California governor proposes emergency fund to assist vulnerable asylum-seekers
California Gov. Gavin Newsom has proposed an emergency multi-million-dollar fund to aid non-profits in the state that have been assisting vulnerable asylum-seekers and families who were essentially dumped onto the streets and abandoned by federal immigration officials.
“Before last fall, the federal government processed and held asylum-seeking families for up to several days while helping them make travel arrangements with sponsors, mostly in other states,” the Los Angeles Times reported. “The Trump administration ended the so-called safe release policy last October and began releasing migrants after registration and before they connect with sponsors.” In one instance this past Christmas, officials dumped 200 families at an El Paso, Texas, bus station, leaving “local government officials and nonprofit leaders scrambling to house and feed the unexpected onslaught of immigrants.” Greyhound employees told Texas Monthly that some of the families had no idea where they even were. Others asked to use phones so they could try to contact relatives here.

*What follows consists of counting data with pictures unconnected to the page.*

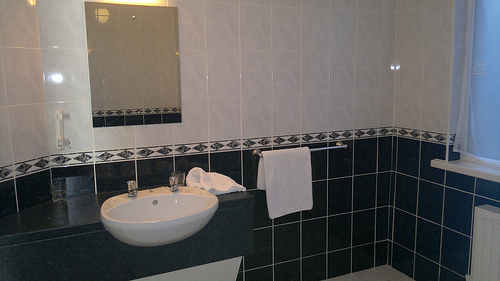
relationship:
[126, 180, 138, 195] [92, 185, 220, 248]
water handle on sink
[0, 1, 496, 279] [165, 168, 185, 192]
bathroom has faucet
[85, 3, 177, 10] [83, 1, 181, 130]
light over mirror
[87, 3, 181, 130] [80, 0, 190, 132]
reflection on mirror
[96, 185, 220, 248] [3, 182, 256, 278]
sink in gray vanity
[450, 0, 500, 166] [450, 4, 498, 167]
curtain on window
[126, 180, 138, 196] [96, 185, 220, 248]
water handle on sink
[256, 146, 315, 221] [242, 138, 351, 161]
towel folded over rack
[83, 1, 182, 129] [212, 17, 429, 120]
mirror on wall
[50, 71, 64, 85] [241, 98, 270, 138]
reflection in tile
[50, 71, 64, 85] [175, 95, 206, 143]
reflection in tile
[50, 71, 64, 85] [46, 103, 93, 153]
reflection in tile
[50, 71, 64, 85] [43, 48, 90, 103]
reflection in tile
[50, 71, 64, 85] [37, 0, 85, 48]
reflection in tile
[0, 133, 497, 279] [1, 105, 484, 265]
black tile on lower wall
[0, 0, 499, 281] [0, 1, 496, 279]
tile on wall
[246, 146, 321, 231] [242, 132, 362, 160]
towel on rack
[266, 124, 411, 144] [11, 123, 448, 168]
shapes on border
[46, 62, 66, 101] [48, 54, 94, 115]
light reflecting off tile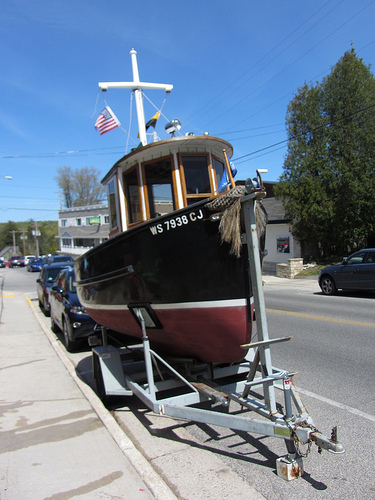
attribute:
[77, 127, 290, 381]
ship — here, brown, close, small, below, parked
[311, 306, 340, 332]
line — yellow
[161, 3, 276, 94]
sky — blue, high, sunny, bright, light, clear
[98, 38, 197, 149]
cross — White 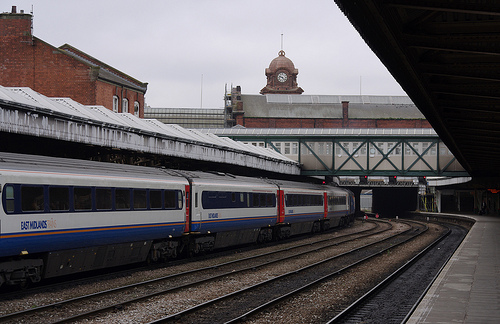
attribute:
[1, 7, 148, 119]
red building — brick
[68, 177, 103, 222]
window — square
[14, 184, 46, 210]
window — square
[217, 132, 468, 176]
bridge — green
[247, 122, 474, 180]
bridge — above the train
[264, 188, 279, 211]
window — square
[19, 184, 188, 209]
window — square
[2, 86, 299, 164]
roof — is white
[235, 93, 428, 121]
roof — grey, under clock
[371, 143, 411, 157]
window — square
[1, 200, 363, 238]
stripe — orange 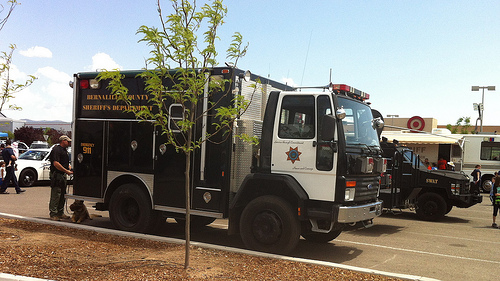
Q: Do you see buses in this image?
A: No, there are no buses.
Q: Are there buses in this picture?
A: No, there are no buses.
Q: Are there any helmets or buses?
A: No, there are no buses or helmets.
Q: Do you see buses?
A: No, there are no buses.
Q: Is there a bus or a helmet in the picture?
A: No, there are no buses or helmets.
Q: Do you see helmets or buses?
A: No, there are no buses or helmets.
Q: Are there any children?
A: Yes, there is a child.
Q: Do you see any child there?
A: Yes, there is a child.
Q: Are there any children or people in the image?
A: Yes, there is a child.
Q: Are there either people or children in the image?
A: Yes, there is a child.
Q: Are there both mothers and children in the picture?
A: No, there is a child but no mothers.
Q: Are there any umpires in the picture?
A: No, there are no umpires.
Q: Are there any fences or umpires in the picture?
A: No, there are no umpires or fences.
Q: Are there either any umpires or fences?
A: No, there are no umpires or fences.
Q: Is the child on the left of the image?
A: Yes, the child is on the left of the image.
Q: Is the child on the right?
A: No, the child is on the left of the image.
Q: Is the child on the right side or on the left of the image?
A: The child is on the left of the image.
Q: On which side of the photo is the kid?
A: The kid is on the left of the image.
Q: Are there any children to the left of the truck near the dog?
A: Yes, there is a child to the left of the truck.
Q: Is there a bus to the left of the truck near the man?
A: No, there is a child to the left of the truck.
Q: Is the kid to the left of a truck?
A: Yes, the kid is to the left of a truck.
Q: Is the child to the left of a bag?
A: No, the child is to the left of a truck.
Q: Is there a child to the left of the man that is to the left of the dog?
A: Yes, there is a child to the left of the man.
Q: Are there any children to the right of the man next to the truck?
A: No, the child is to the left of the man.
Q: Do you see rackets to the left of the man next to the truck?
A: No, there is a child to the left of the man.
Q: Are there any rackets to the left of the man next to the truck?
A: No, there is a child to the left of the man.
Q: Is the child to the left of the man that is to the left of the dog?
A: Yes, the child is to the left of the man.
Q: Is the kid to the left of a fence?
A: No, the kid is to the left of the man.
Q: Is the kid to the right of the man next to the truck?
A: No, the kid is to the left of the man.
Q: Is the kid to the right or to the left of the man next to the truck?
A: The kid is to the left of the man.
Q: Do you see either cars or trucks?
A: Yes, there is a truck.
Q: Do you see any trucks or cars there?
A: Yes, there is a truck.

In California, local organizations have been assisting as many as 5,500 vulnerable asylum-seekers with airfare and other accommodations as they make their way to their U.S. sponsors, who are oftentimes relatives. Newsom’s plan would allocate $20 million to split among agencies over the next few years, but he will also ask the legislature for $5 million in immediate funding.
The Trump administration has consistently tried to manufacture danger at the border, but it’s the administration’s treatment of asylum-seekers and other vulnerable people that is the true crisis.